The ongoing case with Ripple will certainly set new legal precedent for how DPP is applied and construed across the digital asset and crypto markets, as two recent opinions out of the Southern District of New York distinguish how the privilege is applied.
Recapping SEC v. Ripple
After the SEC filed its initial lawsuit in December 2020, crypto exchange Coinbase delisted the XRP asset. After that, Garlinghouse and Larson sent letters to Judge Sarah Netburn of the Southern District of New York to dismiss the lawsuit, citing the lack of “fair notice and due process.”
The SEC counter-punched, also submitting a letter to disregard the “fair notice” defense. The judge responded to the SEC and said that she understands XRP to have utility, making it distinct from bitcoin (BTC) and ether (ETH).
The SEC then filed a motion to delay the disclosure of its internal correspondence about bitcoin, ether, and XRP until August 2021. Internal communication would have revealed the agency’s views on crypto generally.
The SEC requested a 60-day extension for the fact discovery, which was granted.
During this time, Filan weighed in on the motion, advising the community that it may be a while yet before a conclusion is reached.
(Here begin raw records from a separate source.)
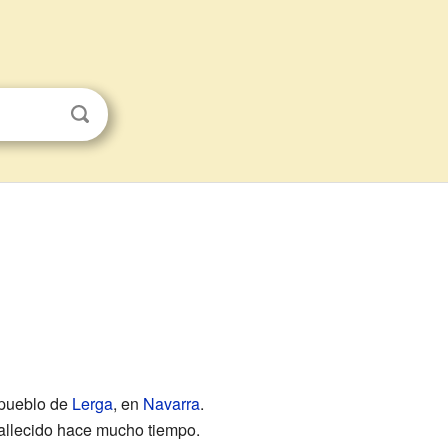
 pueblo de
Lerga
, en
Navarra
.
fallecido hace mucho tiempo.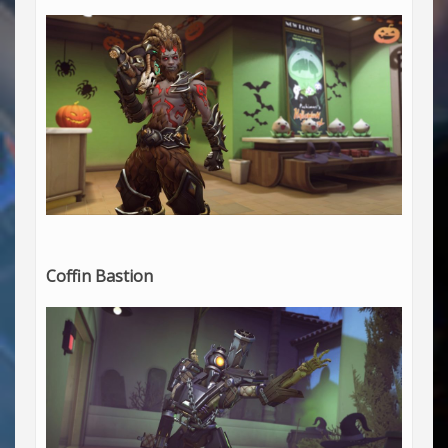
Coffin Bastion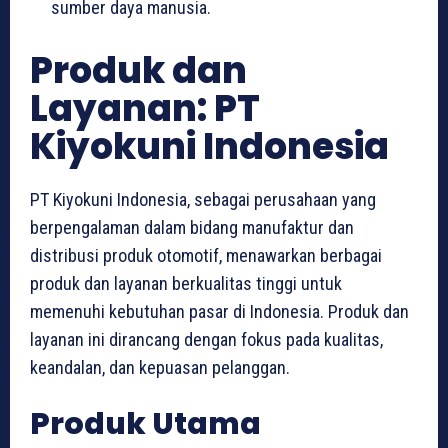
sumber daya manusia.
Produk dan
Layanan: PT
Kiyokuni Indonesia
PT Kiyokuni Indonesia, sebagai perusahaan yang
berpengalaman dalam bidang manufaktur dan
distribusi produk otomotif, menawarkan berbagai
produk dan layanan berkualitas tinggi untuk
memenuhi kebutuhan pasar di Indonesia. Produk dan
layanan ini dirancang dengan fokus pada kualitas,
keandalan, dan kepuasan pelanggan.
Produk Utama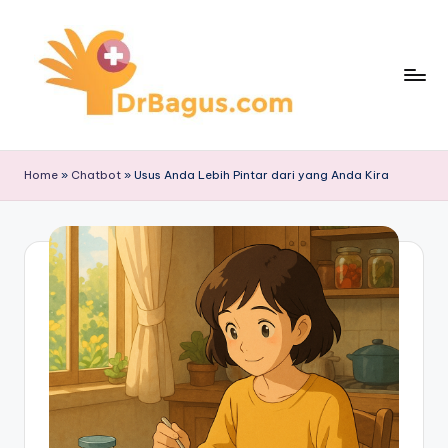
Skip
to
content
Home
»
Chatbot
»
Usus Anda Lebih Pintar dari yang Anda Kira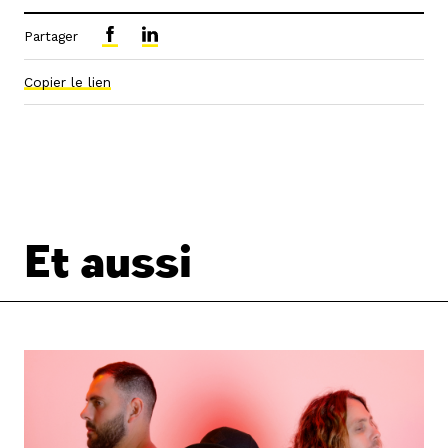
Partager
Copier le lien
Et aussi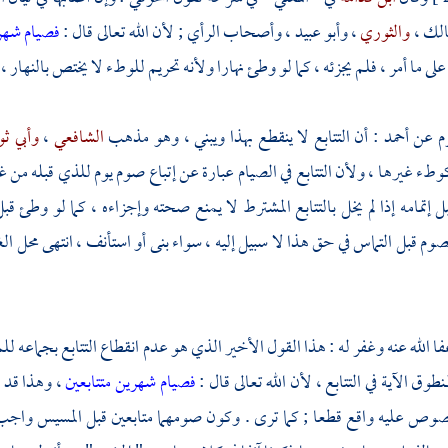
الك
،
والثوري
،
وأبو عبيد
، وأصحاب الرأي ; لأن الله تعالى قال :
فصيام شهري
 على ما أمر ، فلم يجزئه ، كما لو وطئ نهارا ولأنه تحريم للوطء لا يختص بالنهار 
رم
عن
أحمد
: أن التتابع لا ينقطع بهذا ويبني ، وهو مذهب
الشافعي
،
وأبي ث
وطء غيرها ، ولأن التتابع في الصيام عبارة عن إتباع صوم يوم للذي قبله من 
ل إتمامه إذا لم يخل بالتتابع المشترط لا يمنع صحته وإجزاءه ، كما لو وطئ 
لصوم قبل التماس في حق هذا لا سبيل إليه ، سواء بنى أو استأنف ، انتهى محل 
فا الله عنه وغفر له : هذا القول الأخير الذي هو عدم انقطاع التتابع بجماعه ل
نطوق الآية في التتابع ، لأن الله تعالى قال :
فصيام شهرين متتابعين
، وهذا قد 
منصوص عليه واقع قطعا ; كما ترى . وكون صومهما متابعين قبل المسيس واجب 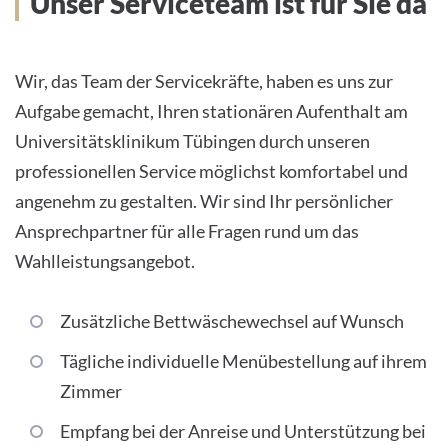
Unser Serviceteam ist für Sie da
Wir, das Team der Servicekräfte, haben es uns zur
Aufgabe gemacht, Ihren stationären Aufenthalt am
Universitätsklinikum Tübingen durch unseren
professionellen Service möglichst komfortabel und
angenehm zu gestalten. Wir sind Ihr persönlicher
Ansprechpartner für alle Fragen rund um das
Wahlleistungsangebot.
Zusätzliche Bettwäschewechsel auf Wunsch
Tägliche individuelle Menübestellung auf ihrem
Zimmer
Empfang bei der Anreise und Unterstützung bei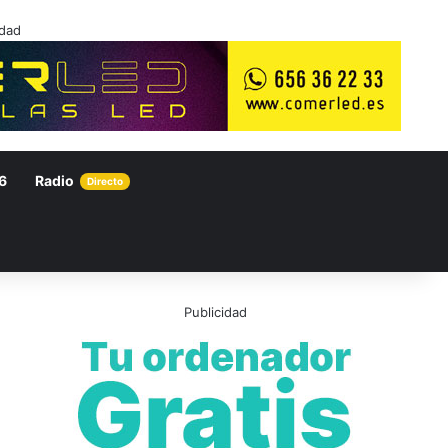
idad
6
Radio
Directo
Publicidad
Ripple sought to cross-examine William Hinman, the former director of the SEC’s Division of Corporation Finance, who made incriminating statements about Ethereum.
While Hinman stated that he did not consider Ethereum a security, the SEC maintained that was Hinman’s opinion, rather than that of the agency.
The SEC email chain
Ripple then discovered an email chain between the SEC and a third party, which seemed to reflect upon the agency’s sentiment, with Ripple attorneys forcing the SEC to determine whether Hinman’s opinion was actually his own, foregoing any right to DPP – or whether those views were that of the SEC’s, allowing for a DPP case to be made. The DPP could also serve as evidence in the latter scenario.
SEC’s motion denied
Ripple hoped to conduct a deposition where Hinman could be asked to apply his reasoning to XRP. The SEC filed a motion to oppose this deposition but was denied by Judge Netburn.
Ripple then argued that their case should be dismissed after SEC Commissioners Hester Peirce and Roisman admitted that Coinschedule’s listings of unregistered securities were due to the SEC’s reluctance to provide guidelines for the industry.
Ripple then filed a motion to acquire the cryptocurrency trading history of SEC employees, which was denied by Judge Netburn.
Back to the DPP Ruling
In November 2021, Garlinghouse appeared optimistic on a CNBC interview regarding the case.
“We’re seeing pretty good progress despite a slow-moving judicial process. Clearly we’re seeing good questions asked by the judge. And I think the judge realizes this is not just about Ripple, this will have broader implications,” he said.
Looking to the ongoing arguments concerning the DPP ruling, Ripple believes that Estabrook’s notes are not protected and should be made public, while the SEC actively refuses to release the documents, citing the protections under DPP.
As of the time of this piece, Ripple’s legal team has no plans to settle with the SEC. Just like with Coinschedule and DPP rulings, precedents will continue to be set by this lawsuit.